Avis JDP n° 561/19 – RESTAURANT – Plainte fondée

Avis publié le 4 avril 2019
Plainte fondée

Le Jury de Déontologie Publicitaire,

  • Après examen des éléments constituant le dossier de plainte,
  • les personnes intéressées ayant été invitées à faire valoir leurs observations,
  • et après en avoir débattu dans les conditions prévues par l’article 12 du règlement intérieur,

rend l’avis suivant :

1. La plainte

Le Jury de Déontologie Publicitaire a été saisi, le 14 février 2019, d’une plainte émanant d’un particulier, tendant à ce qu’il se prononce sur la conformité aux règles déontologiques en vigueur d’une publication sur le réseau social Facebook en faveur de la société annonceur, pour promouvoir une offre de son restaurant à l’occasion de la fête de la Saint-Valentin.

La publicité en cause montre une femme, dont ne sont visibles que les mains et le bas du visage présenté de profil, portant un sandwich hot-dog à sa bouche. Ses lèvres, peintes en rose, sont légèrement entrouvertes autour de la saucisse.

Les textes accompagnant ce visuel sont « Happy Valentine’s day… » , « Mesdames, en ce jour des amoureux, souvenez-vous que c’est Monsieur qui paiera l’addition du restaurant ce soir ».

2. Les arguments échangés

– Le plaignant considère que cette publicité est misogyne et sexiste, la femme étant présentée comme un objet qui doit se soumettre à une fellation pour remercier son ami de lui payer le restaurant. Il souligne qu’en outre la femme n’a pas de visage sur le visuel.

– La société annonceur a été informée, par courrier recommandé avec avis de réception du 20 février 2019, de la plainte dont copie lui a été transmise et des dispositions dont la violation est invoquée.

Elle a été également informée que cette affaire ferait l’objet d’un examen dans le cadre de la procédure simplifiée prévue à l’article 12 du règlement intérieur du Jury.

Par courriel du 1er mars 2019, la société a indiqué que, seul bar à hot-dogs américains sur son lieu d’implantation, elle s’efforçait de véhiculer l’image d’un établissement original et différents des autres établissements de snaking. Ainsi, lors de chaque célébration calendaire (Noël, Jour de l’an, Carnaval, Halloween, Saint Valentin, fêtes des mères/pères…) son équipe se concerte afin de créer une publication se distinguant des publications communément rencontrées dans les médias.

== Données fournies ==
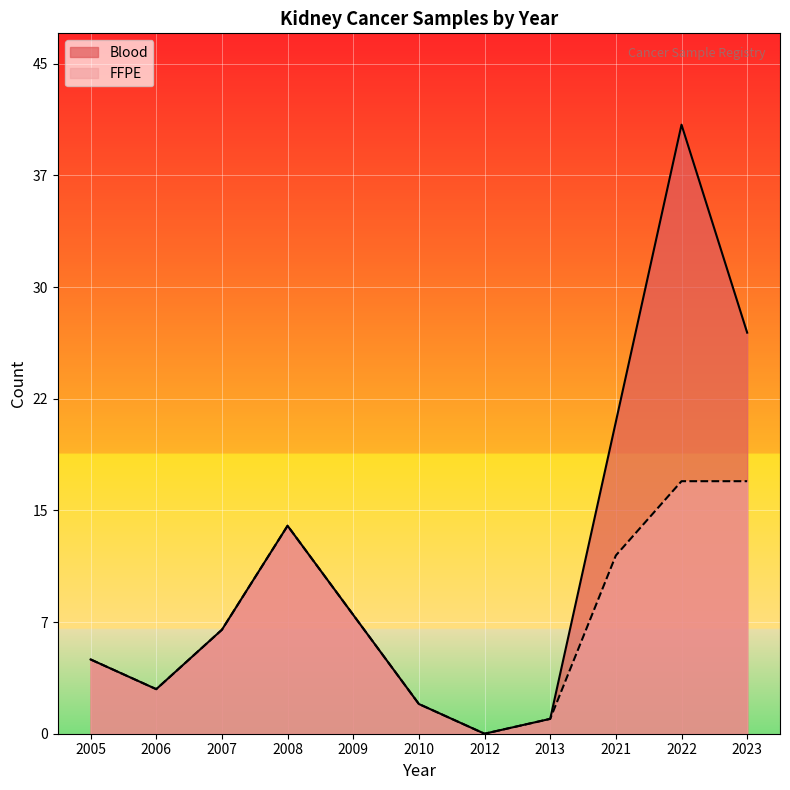

List the labels in order of FFPE value, smallest first.

2012, 2013, 2010, 2006, 2005, 2007, 2009, 2021, 2008, 2022, 2023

== Exercices à traiter ==
- A) Répondez aux questions suivantes sur l'avis du Jury de Déontologie Publicitaire, en reprenant la même numérotation pour vos réponses.
(i) À quelle date le Jury a-t-il été saisi de la plainte ?
(ii) De quelle couleur sont peintes les lèvres de la femme sur le visuel ?
(iii) Par quel moyen et à quelle date la société annonceur a-t-elle fait part de ses observations ?
- B) Poursuivez l'avis du Jury de Déontologie Publicitaire sur la publicité du restaurant pour la Saint-Valentin, à la suite de sa dernière phrase.

== Réponses rédigées ==
- A)
(i) Le 14 février 2019.
(ii) En rose.
(iii) Par courriel, le 1er mars 2019.

- B)
C’est ainsi que la société a envisagé une publicité « sortant de l’ordinaire », qui représente une femme mangeant un hot-dog avec un commentaire « coquin ». Selon elle, le choix du visuel n’avait « pas pour but de dégrader la gente féminine », mais jouait sur la symbolique longiligne du hot-dog car l’annonceur ne souhaitait pas publier de photo plus « crue » ou grossière à connotation sexuelle.

L’annonceur précise que la publication est parue 48 heures sur la page Facebook avant d’être retirée et qu’il prendra en considération la Recommandation « Image et respect de la personne » dans ses futures publications.

3. L’analyse du Jury

Le Jury rappelle que la Recommandation « Image et respect de la personne » de l’Autorité de régulation professionnelle de la publicité (ARPP), dispose que :

« 1.1. La publicité ne doit pas être susceptible de heurter la sensibilité, choquer ou même provoquer le public en propageant une image de la personne humaine portant atteinte à sa dignité et à la décence.

2.1. La publicité ne doit pas réduire les personnes humaines, et en particulier les femmes, à la fonction d’objet .

2.3 La publicité ne peut valoriser, même indirectement, des sentiments ou des comportements d’exclusion, d’intolérance, de sexisme. »

Le Jury relève que la publicité en cause montre une femme, dont ne sont visibles que les mains, aux ongles peints, et le bas du visage présenté de profil, portant un sandwich hot-dog à sa bouche. Ses lèvres maquillées sont légèrement entrouvertes autour de la saucisse. Les textes accompagnant ce visuel sont « Happy Valentine’s day… », « Mesdames, en ce jour des amoureux, souvenez-vous que c’est Monsieur qui paiera l’addition du restaurant ce soir ».

Le Jury estime que le cadrage et la mise en scène de cette image évoquent inévitablement un acte de fellation. Si l’annonceur qualifie de « coquin » le commentaire sur le fait que l’homme « paiera l’addition », ce slogan évoque directement l’idée que la femme, en ce jour de Saint-Valentin, devra rémunérer de faveurs sexuelles le restaurant offert par « Monsieur ». L’image présentée s’appuie ainsi sur une utilisation sexualisée et marchande du corps de la femme, qui la réduit à la fonction d’objet sexuel, porte atteinte à sa dignité et peut être de nature à heurter la sensibilité du public.

En conséquence de ce qui précède, le Jury est d’avis que la publicité en cause ne respecte pas les points précités de la Recommandation « Image et respect de la personne » de l’ARPP.

Avis adopté le 8 mars 2019 par Mme Lieber, Présidente, Mme Gargoullaud, Vice-Présidente, Mmes Drecq et Lenain, MM. Depincé, Lacan, Leers et Lucas-Boursier.